(GIVEN RECORDS begins)

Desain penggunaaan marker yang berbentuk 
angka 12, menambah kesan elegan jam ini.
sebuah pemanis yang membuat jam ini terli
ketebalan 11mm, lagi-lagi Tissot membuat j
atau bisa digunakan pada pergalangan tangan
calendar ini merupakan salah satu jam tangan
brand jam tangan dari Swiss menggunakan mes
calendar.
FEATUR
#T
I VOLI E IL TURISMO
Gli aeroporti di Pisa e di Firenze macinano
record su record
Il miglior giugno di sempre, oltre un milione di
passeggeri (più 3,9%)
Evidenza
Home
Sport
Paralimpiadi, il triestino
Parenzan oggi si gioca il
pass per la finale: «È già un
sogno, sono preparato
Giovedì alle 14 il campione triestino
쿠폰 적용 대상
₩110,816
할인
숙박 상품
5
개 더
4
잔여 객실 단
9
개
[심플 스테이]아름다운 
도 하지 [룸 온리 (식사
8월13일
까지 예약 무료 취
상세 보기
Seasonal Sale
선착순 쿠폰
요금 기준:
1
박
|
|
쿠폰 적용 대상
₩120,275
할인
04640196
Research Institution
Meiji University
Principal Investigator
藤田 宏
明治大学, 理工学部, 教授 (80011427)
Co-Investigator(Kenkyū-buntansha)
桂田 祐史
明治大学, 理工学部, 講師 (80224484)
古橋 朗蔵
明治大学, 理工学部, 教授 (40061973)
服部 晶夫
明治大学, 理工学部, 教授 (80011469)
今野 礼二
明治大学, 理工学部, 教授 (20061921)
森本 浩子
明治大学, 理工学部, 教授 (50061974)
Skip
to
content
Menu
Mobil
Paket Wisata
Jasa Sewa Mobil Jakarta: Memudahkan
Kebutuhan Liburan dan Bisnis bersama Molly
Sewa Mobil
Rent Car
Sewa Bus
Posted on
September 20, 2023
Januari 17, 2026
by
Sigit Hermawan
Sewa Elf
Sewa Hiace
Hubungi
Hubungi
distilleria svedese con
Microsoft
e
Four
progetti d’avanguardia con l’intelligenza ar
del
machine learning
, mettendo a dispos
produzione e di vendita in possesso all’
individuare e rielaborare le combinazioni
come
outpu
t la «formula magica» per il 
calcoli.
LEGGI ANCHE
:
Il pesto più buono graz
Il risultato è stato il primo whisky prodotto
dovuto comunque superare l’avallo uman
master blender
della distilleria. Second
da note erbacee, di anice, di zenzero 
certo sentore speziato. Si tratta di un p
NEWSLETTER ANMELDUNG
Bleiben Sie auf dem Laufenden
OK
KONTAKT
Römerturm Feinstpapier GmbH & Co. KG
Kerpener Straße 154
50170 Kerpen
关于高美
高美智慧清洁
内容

(GIVEN RECORDS ends)

• WORK INSTRUCTION
In the material above, find each line containing the word "membuat" and copy it.

• EXPECTED ANSWER
sebuah pemanis yang membuat jam ini terli
ketebalan 11mm, lagi-lagi Tissot membuat j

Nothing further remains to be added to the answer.